-- START OF EXTRACTED MATERIAL --

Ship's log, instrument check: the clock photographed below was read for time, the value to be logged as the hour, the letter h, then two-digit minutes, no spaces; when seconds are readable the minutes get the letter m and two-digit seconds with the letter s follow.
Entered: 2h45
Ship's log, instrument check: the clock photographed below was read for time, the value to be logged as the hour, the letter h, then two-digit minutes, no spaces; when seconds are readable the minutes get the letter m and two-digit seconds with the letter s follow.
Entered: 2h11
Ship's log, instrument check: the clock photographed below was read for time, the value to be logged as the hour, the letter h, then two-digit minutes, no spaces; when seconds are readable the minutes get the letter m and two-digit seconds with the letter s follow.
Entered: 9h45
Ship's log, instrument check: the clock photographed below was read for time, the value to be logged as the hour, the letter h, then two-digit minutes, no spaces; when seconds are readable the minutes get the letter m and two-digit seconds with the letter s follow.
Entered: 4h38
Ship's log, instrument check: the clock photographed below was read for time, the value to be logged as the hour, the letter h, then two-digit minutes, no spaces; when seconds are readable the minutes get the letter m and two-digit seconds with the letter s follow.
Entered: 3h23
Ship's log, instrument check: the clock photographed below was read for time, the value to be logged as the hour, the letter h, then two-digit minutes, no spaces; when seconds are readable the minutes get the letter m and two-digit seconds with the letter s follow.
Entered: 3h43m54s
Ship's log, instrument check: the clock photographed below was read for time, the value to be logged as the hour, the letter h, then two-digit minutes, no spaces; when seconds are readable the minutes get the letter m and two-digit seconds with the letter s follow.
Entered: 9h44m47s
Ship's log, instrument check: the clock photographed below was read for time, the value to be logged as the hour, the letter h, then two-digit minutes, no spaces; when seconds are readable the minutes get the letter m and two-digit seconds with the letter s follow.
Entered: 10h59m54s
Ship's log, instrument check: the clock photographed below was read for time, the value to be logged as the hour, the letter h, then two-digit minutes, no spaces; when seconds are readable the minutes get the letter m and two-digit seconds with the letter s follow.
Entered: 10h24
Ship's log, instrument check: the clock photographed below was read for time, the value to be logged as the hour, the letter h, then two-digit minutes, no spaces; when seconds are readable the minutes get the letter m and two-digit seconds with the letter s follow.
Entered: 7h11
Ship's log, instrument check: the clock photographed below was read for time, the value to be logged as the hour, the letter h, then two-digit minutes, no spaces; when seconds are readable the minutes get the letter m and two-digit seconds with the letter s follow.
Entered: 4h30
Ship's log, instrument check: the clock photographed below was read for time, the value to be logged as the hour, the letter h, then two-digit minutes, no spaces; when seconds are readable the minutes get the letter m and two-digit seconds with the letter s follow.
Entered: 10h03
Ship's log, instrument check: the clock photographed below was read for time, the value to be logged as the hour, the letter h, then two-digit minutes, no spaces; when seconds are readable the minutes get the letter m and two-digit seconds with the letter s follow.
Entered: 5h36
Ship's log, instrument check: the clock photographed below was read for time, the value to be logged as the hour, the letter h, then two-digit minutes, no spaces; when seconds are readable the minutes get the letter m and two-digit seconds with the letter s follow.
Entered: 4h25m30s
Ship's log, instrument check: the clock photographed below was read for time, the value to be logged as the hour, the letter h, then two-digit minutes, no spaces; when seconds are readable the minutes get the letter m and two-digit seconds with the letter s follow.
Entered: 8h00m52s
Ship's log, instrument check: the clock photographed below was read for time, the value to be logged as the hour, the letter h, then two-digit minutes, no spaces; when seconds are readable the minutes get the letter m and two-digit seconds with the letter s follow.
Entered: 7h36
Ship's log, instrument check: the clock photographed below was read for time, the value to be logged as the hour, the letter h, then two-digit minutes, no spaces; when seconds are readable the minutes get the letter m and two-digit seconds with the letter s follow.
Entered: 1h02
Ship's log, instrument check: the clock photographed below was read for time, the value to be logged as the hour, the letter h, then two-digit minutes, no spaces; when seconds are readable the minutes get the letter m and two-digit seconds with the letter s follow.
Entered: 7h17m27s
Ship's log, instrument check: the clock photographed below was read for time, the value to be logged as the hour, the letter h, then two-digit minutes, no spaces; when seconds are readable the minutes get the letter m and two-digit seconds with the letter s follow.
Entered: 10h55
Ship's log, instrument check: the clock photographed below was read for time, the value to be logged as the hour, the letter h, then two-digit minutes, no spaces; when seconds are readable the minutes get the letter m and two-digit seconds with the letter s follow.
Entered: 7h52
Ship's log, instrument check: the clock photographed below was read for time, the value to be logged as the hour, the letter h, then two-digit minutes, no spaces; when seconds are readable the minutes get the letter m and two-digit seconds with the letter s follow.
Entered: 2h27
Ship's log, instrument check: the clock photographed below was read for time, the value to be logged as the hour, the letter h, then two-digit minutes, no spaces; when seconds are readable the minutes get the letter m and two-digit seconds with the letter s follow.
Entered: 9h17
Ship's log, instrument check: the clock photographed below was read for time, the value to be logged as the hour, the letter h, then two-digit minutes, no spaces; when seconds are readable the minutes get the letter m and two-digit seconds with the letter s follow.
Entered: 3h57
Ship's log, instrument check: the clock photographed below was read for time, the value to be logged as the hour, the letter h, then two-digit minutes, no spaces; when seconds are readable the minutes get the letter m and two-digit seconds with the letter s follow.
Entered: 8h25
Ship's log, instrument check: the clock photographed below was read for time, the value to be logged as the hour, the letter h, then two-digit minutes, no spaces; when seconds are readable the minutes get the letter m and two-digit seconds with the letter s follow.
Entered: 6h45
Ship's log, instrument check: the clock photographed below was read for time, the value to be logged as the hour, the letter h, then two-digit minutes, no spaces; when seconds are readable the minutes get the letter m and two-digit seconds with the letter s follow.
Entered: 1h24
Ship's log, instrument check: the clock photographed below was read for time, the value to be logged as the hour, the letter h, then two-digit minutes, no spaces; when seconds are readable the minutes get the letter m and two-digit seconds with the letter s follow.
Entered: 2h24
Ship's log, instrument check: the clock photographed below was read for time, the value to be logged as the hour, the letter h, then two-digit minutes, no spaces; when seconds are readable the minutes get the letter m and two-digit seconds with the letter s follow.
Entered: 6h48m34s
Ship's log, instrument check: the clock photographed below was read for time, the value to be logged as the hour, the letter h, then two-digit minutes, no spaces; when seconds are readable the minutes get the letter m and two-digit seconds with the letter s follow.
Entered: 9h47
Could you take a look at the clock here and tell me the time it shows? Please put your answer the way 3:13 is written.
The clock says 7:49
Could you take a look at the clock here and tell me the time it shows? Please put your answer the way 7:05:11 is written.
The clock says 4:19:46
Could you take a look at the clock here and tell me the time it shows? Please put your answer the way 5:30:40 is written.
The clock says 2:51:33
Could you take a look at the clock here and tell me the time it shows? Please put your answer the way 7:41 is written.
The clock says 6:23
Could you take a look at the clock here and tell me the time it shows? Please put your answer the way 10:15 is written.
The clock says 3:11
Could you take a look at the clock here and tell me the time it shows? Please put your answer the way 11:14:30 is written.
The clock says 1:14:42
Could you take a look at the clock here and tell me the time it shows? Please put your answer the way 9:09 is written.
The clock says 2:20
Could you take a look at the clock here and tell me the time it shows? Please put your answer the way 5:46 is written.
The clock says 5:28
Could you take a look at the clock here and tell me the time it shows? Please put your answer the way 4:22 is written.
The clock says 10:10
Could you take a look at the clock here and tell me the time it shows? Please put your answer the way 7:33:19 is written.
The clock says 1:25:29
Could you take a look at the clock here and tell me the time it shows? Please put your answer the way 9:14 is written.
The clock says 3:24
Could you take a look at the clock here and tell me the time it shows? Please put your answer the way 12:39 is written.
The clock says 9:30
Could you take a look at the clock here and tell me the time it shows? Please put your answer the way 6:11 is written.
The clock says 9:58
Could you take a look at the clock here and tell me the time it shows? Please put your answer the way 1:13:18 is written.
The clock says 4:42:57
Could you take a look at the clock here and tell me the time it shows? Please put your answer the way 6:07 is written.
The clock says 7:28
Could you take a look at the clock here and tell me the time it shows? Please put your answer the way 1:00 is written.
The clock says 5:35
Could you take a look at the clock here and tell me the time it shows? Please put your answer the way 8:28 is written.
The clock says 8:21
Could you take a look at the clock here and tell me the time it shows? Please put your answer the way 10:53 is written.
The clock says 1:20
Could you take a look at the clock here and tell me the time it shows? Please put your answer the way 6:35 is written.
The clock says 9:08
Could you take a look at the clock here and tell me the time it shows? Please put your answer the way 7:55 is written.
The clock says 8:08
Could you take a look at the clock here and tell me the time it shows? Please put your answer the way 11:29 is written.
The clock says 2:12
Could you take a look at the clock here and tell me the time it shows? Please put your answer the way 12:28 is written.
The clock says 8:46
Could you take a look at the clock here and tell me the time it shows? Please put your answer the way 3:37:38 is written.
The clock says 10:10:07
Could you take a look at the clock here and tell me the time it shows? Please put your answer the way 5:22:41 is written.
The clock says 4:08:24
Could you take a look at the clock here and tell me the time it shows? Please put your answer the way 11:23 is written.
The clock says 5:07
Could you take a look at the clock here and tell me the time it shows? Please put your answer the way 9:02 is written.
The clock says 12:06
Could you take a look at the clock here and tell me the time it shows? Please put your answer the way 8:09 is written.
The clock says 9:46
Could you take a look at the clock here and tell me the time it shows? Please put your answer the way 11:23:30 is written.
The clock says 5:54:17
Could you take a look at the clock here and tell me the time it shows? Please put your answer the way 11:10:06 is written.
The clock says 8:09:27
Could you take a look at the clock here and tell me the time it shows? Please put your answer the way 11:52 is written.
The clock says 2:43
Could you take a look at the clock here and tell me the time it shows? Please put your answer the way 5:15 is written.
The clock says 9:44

-- END OF EXTRACTED MATERIAL --

**WHAT THE TASK REQUIRES:** Copy the material word for word, from the line with "11:23 is written." up to and including the line with "The clock says 9:46".

**SOLUTION TO THIS TASK:**
Could you take a look at the clock here and tell me the time it shows? Please put your answer the way 11:23 is written.
The clock says 5:07
Could you take a look at the clock here and tell me the time it shows? Please put your answer the way 9:02 is written.
The clock says 12:06
Could you take a look at the clock here and tell me the time it shows? Please put your answer the way 8:09 is written.
The clock says 9:46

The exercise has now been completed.